Hopefully, this gives credit where credit is due. It was not my intention to avoid doing that.
*ACM note: I assume Ms. Herridge meant that al-Tamimi was not charged under the federal code’s specific international terrorism statutes, which is true. I would not, however, describe the case against him as based on “non-terrorism charges.” He was, after all, convicted of inciting a terrorist war against the United States, attempting to aid the Taliban (a terrorist organization), and inciting the use of firearms and explosives.

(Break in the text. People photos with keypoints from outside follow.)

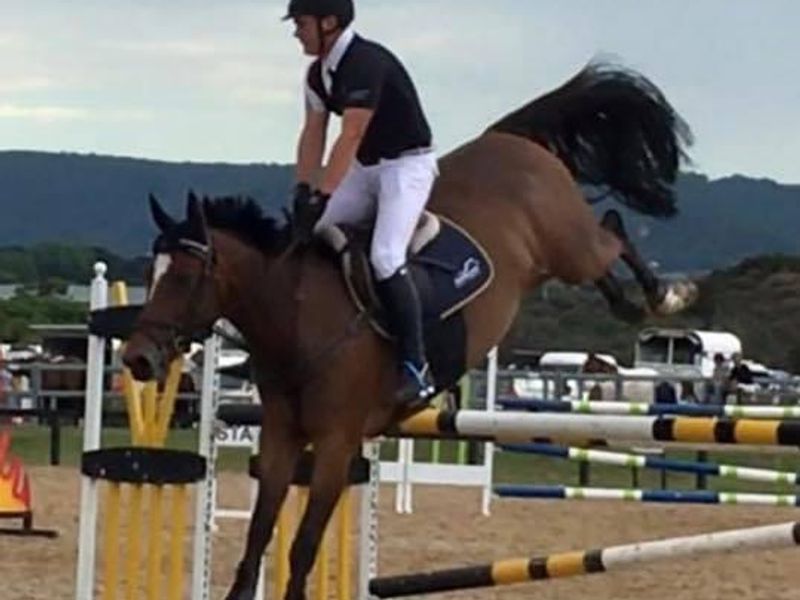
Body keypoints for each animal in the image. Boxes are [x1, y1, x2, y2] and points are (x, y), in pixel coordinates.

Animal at [122, 63, 696, 600]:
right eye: (151, 274)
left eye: (185, 278)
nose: (137, 359)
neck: (299, 318)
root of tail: (508, 140)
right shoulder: (282, 439)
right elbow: (258, 539)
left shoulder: (335, 446)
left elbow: (303, 546)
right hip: (556, 259)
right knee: (607, 246)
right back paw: (629, 302)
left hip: (568, 246)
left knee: (613, 229)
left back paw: (664, 295)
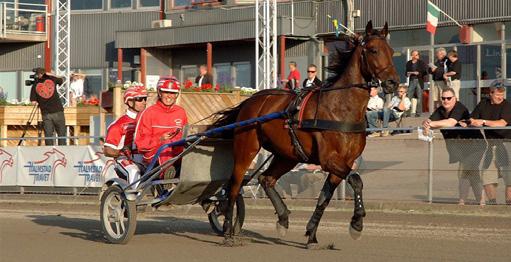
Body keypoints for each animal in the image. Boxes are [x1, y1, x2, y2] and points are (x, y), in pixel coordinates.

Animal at [211, 21, 400, 248]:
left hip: (287, 154)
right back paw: (228, 230)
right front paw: (357, 222)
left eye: (391, 51)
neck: (341, 107)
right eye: (373, 50)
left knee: (266, 179)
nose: (393, 82)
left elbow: (324, 198)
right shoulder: (330, 160)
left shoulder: (343, 163)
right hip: (246, 148)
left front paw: (312, 234)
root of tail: (251, 100)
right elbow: (356, 180)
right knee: (234, 186)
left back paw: (283, 218)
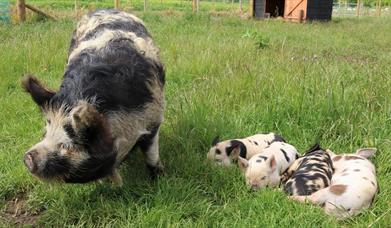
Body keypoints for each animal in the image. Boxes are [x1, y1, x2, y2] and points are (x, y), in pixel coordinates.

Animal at [21, 9, 165, 184]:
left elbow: (151, 153)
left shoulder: (154, 117)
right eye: (45, 132)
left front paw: (158, 179)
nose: (28, 158)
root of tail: (105, 9)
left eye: (67, 146)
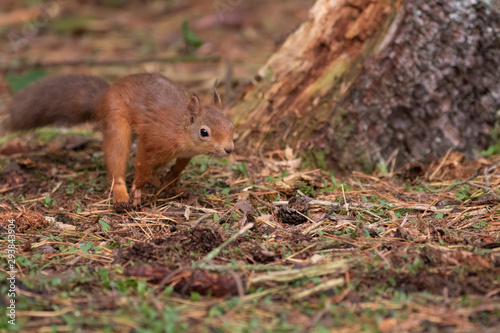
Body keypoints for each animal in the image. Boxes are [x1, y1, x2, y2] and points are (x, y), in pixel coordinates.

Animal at [3, 73, 234, 208]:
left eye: (231, 124)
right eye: (204, 132)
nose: (229, 149)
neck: (180, 130)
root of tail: (103, 97)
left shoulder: (185, 154)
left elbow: (178, 168)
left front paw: (170, 180)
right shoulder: (154, 140)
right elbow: (141, 164)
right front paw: (138, 190)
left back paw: (162, 182)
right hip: (116, 120)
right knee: (117, 157)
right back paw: (122, 193)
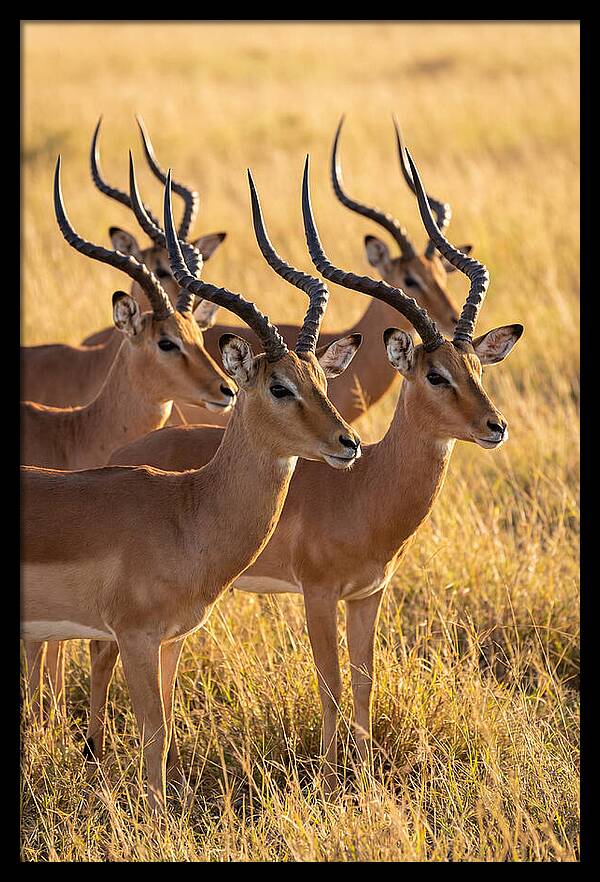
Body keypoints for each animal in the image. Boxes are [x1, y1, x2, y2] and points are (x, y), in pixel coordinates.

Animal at [101, 152, 522, 795]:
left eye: (477, 366)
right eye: (435, 375)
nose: (495, 427)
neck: (365, 488)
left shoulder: (369, 595)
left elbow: (366, 683)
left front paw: (365, 773)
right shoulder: (319, 594)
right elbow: (331, 685)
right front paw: (328, 777)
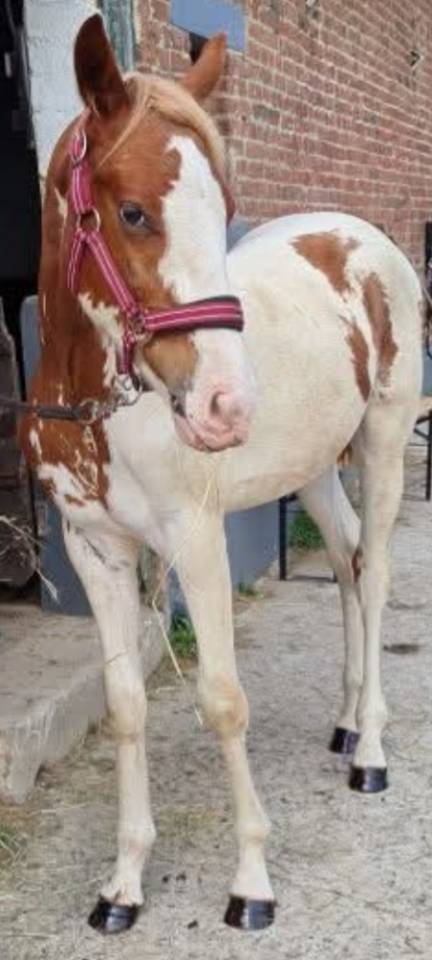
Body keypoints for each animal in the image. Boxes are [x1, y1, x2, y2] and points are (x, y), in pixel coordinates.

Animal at [20, 14, 423, 935]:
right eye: (132, 211)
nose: (226, 407)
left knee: (378, 572)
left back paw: (371, 749)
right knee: (347, 562)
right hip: (314, 469)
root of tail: (362, 237)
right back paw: (344, 722)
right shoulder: (95, 549)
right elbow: (127, 704)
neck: (101, 402)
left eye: (227, 211)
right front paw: (123, 886)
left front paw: (251, 884)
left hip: (383, 443)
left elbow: (222, 698)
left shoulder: (195, 540)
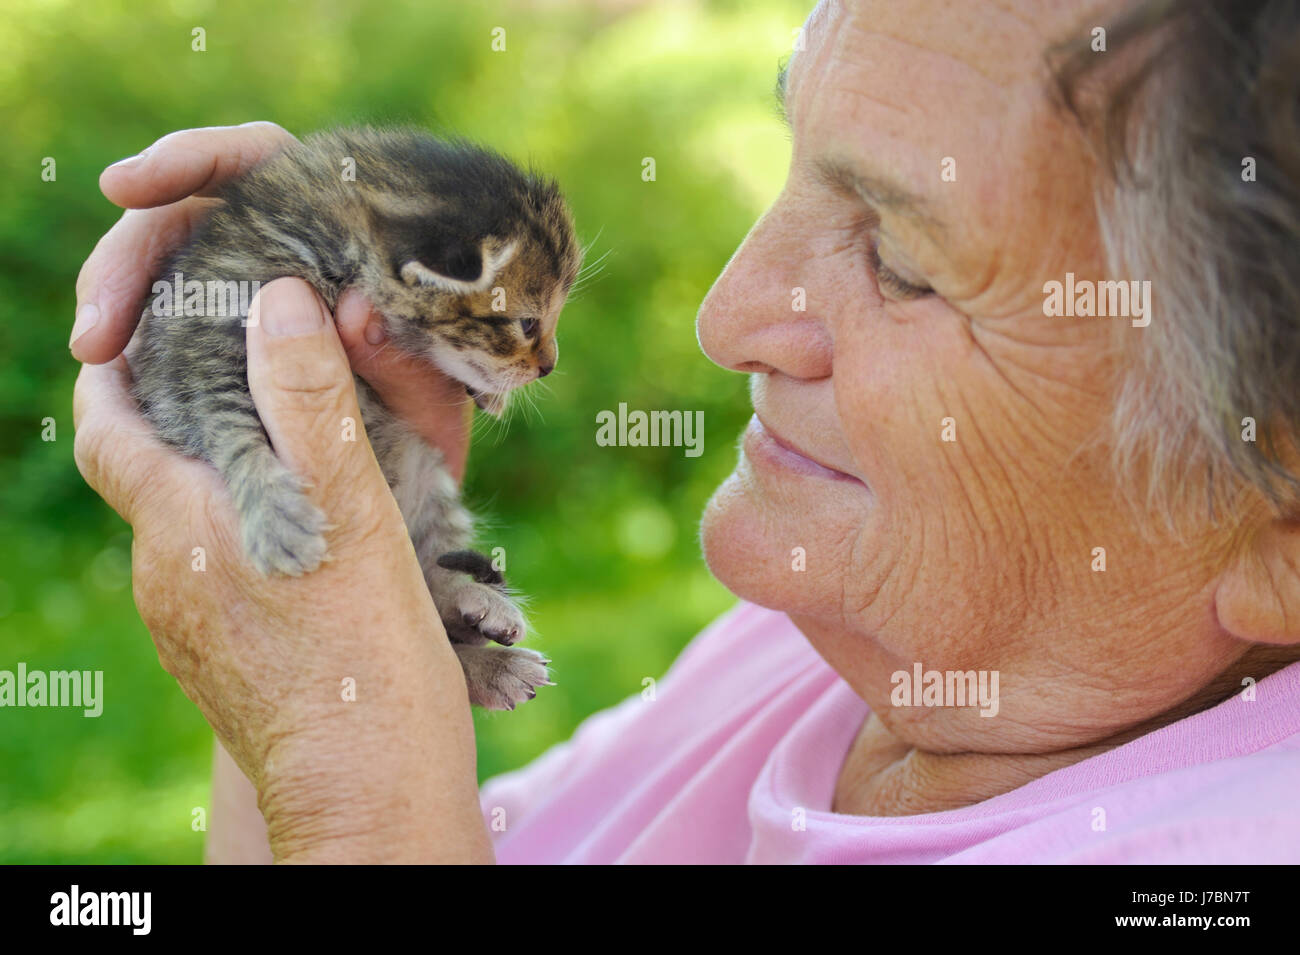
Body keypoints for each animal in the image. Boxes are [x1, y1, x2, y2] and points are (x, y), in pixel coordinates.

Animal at [124, 127, 582, 712]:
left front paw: (488, 392)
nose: (549, 366)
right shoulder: (194, 361)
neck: (322, 242)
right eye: (527, 322)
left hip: (429, 481)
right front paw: (275, 517)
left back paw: (476, 612)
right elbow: (231, 430)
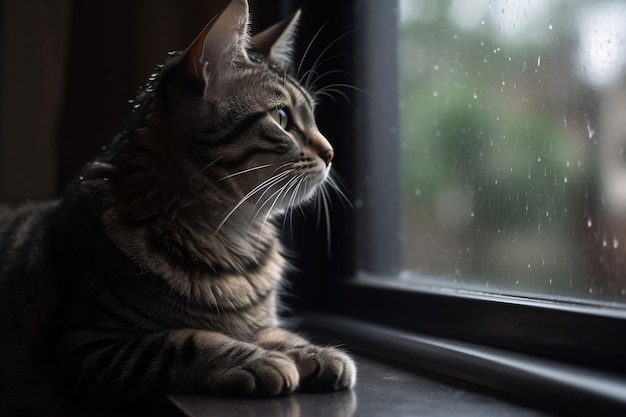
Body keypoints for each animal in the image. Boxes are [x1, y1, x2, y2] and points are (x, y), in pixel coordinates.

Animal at [0, 1, 356, 414]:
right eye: (282, 118)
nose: (332, 152)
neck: (233, 237)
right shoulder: (87, 344)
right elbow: (184, 340)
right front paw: (259, 359)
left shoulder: (258, 321)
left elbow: (273, 330)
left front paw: (312, 351)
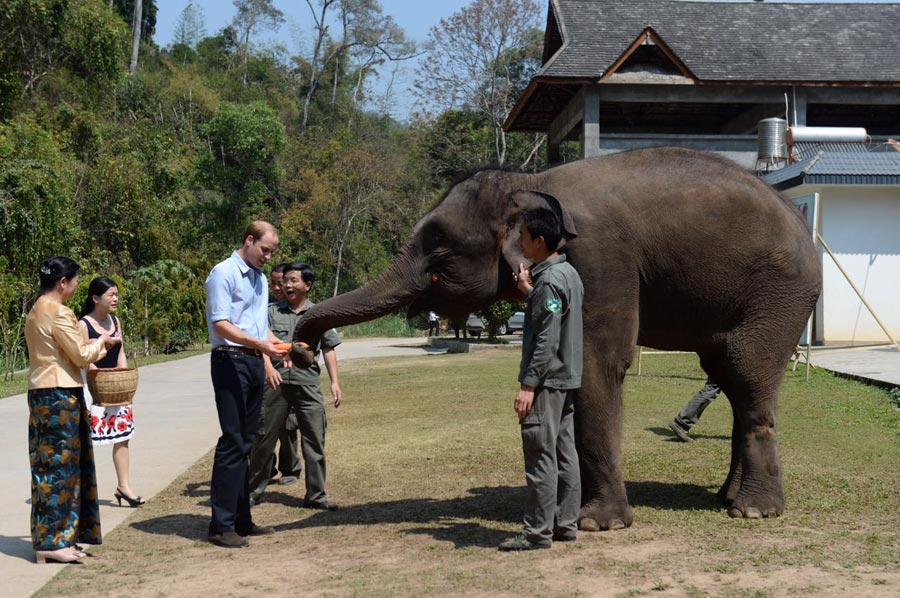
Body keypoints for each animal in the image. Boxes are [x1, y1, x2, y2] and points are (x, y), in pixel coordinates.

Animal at [291, 147, 822, 531]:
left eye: (438, 242)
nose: (300, 346)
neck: (533, 184)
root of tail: (801, 221)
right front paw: (582, 512)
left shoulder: (600, 256)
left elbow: (600, 362)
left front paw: (598, 525)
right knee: (726, 377)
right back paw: (726, 498)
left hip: (779, 295)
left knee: (745, 374)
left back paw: (752, 512)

These are charges very similar to those in my own prosecution against Omar Abdel Rahman (“the Blind Sheikh”) in 1995 – a year before anti-terrorism law was overhauled and specific international terrorism statutes were enacted. The Blind Sheikh was convicted of, among other things, conspiring to levy a terrorist war against the United States, conspiring to bomb, and inciting attacks against American military installations. These were clearly terrorism charges even though the applicable statutes did not include the term “terrorism.”